---------- Text passage ----------

Medium to Full-size varieties

Suzhou is a medium-sized bok choy with good flavor and consistent heads of tightly packed leaves. A productive variety, it resists bolting about 12 inches tall, 45 days to maturity.

BoPak is an All-America Selections Vegetable Winner from 2015 because of its uniform nature and glossy green and white leaves; grows to 14 inches tall. Heads form early and resist bolting to grow to a mature size; 45 days from transplanting.

Violetta has purple leaves that grow on green stalks about 12 inches tall; 30 days to harvest as baby-sized or 50 days to grow to full size.

Baby varieties

Baby Green Fortune, is a dwarf variety of bok choy that grows to just 6 inches tall and matures in about 45 days.

Ching-Chiang is a semi-dwarf bok choy variety with smooth, medium-green leaves. Because this variety can tolerate weather fluctuations, like heat, cold and rain, it makes a good choice for fall planting; 40 days to maturity.

Yuushou is a small-size green-stemmed bok choy known for its compact 8-inch height and being slow to bolt; 36 days to maturity.

Toy Choi is a hybrid, that grows tiny bunches of green leaves on white stalks; about 4-5 inches tall; 30 days.

Bok Choy plant in soil

How to plant bok choy

Bok choy can be planted from seeds or transplants. Wait to plant until the threat of frost has passed and soil temperatures are between 55-65 degrees. If bok choy is planted while weather is still cool (around 50 degrees), plants may bolt or go to seed prematurely.

A good planting tip is to keep planting every couple of weeks for successive harvests for both spring and fall crops.

Buy transplants or start seeds indoors 4-6 weeks before the last average frost date. When the weather has warmed, plant the transplants in the garden about 6-10 inches apart, depending on the bok choy variety (baby bok choy plants grow to only 6 inches tall), in rows at least 18 inches apart.

When planting from transplants, be sure to slowly acclimate plants to the outdoors. This hardening off will help reduce transplant shock that may cause plants to bolt suddenly.

If direct seeding in the garden, plant bok choy seeds about ¼ to ½ inch deep, about 1 inch apart. Rows need to be at least 18 inches apart. As plants start to grow, you’ll want to thin them to their 6 to 10-inch spacing. Keep the thinnings to use fresh in early spring salads.

---------- Source material ----------

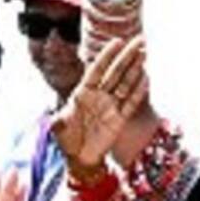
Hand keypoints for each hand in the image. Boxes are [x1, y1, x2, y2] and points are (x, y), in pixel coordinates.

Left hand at [52, 37, 148, 172]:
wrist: (80, 159)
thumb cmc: (67, 142)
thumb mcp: (58, 128)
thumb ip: (58, 121)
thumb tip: (53, 120)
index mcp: (82, 93)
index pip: (97, 70)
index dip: (107, 56)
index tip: (117, 41)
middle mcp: (98, 96)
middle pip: (115, 72)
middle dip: (127, 56)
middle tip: (139, 41)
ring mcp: (111, 106)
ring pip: (125, 84)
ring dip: (135, 69)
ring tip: (144, 54)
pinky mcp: (120, 119)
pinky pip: (131, 103)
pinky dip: (139, 91)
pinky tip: (146, 78)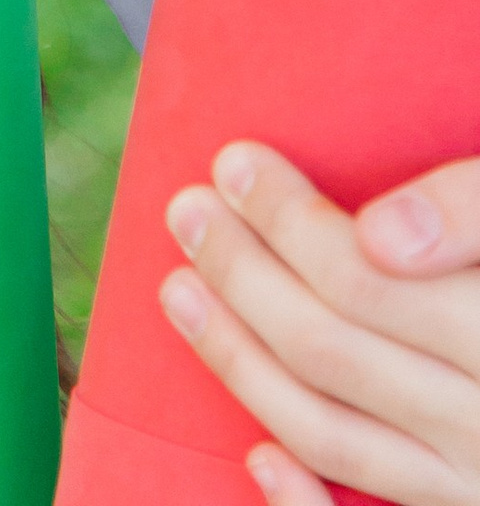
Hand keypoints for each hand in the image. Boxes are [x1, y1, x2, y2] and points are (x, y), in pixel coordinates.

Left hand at [160, 144, 479, 499]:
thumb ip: (478, 208)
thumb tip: (380, 239)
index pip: (364, 276)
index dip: (287, 215)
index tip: (232, 159)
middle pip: (334, 348)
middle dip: (244, 274)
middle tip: (187, 209)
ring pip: (336, 436)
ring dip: (241, 364)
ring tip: (181, 290)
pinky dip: (305, 505)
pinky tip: (256, 456)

----------

Exercise description:
Continue the bok choy planting guide, picking up right after its last sentence.

Expected answer:
A layer of organic mulch placed around plants will reduce weeds and help maintain soil moisture.

Requirements for growing bok choy

Light Requirements

If your area is prone to hot summers, locate the planting bed in a partial-sunny spot. A little shade during summer will help keep plants from going to seed before they’ve matured and are ready to harvest.

Planting in a bit of shade also helps when planting a fall crop when midsummer temperatures are still high.

Soil Requirements

Amend the soil so it’s high in organic matter, loose and well-draining. Plan for regular watering with either drip irrigation or a soaker hose setup.

Water and Fertilizer Requirements

Keep up good watering so soil stays moist, but not soggy-wet. If the soil was amended before planting, plants may not need additional fertilizer; however you can add a well-balanced fertilizer to give plants a boost after thinning.

Hands harvsting Bok Choy

Pests and Other Problems

After planting, use floating row cover cloth to protect the leaves from insects, like flea beetles, cabbageworms and aphids. Be sure cover cloth is securely tied down so insects can’t find their way inside.

Small pests can ruin a crop of bok choy by chewing or sucking leaves that make them unattractive to use in cooking.

Remove any worms you find, especially on the inside of tightly packed leaves. Aphids can be washed away with a strong stream of water from the garden hose. Keep up the applications until aphids are gone.

Bok choy is a plant that is prone to bolting, so protect plants from extraordinary cold, too much heat or sunshine, and drying out.

How to grow bok choy in containers

Growing bok choy in elevated containers might be a good solution to avoid flea beetle infestations because they typically don’t reach any higher than about 14 inches. Plant in a large enough container, at least 12 inches across and fill with a good quality potting soil, not garden soil.

It’s a good idea to plant baby varieties of bok choy because smaller varieties grow well in a container, mature quickly and are easier to harvest.

How to harvest your crop

Harvest bok choy plants before the weather turns hot. If plants start to go to seed early, harvest right away before the leaves turn bitter.

The leaves can be cut from the outer layers while stems are still small and tender or wait for the plant to grow to about 8-12 inches tall and use a sharp knife to cut at soil level.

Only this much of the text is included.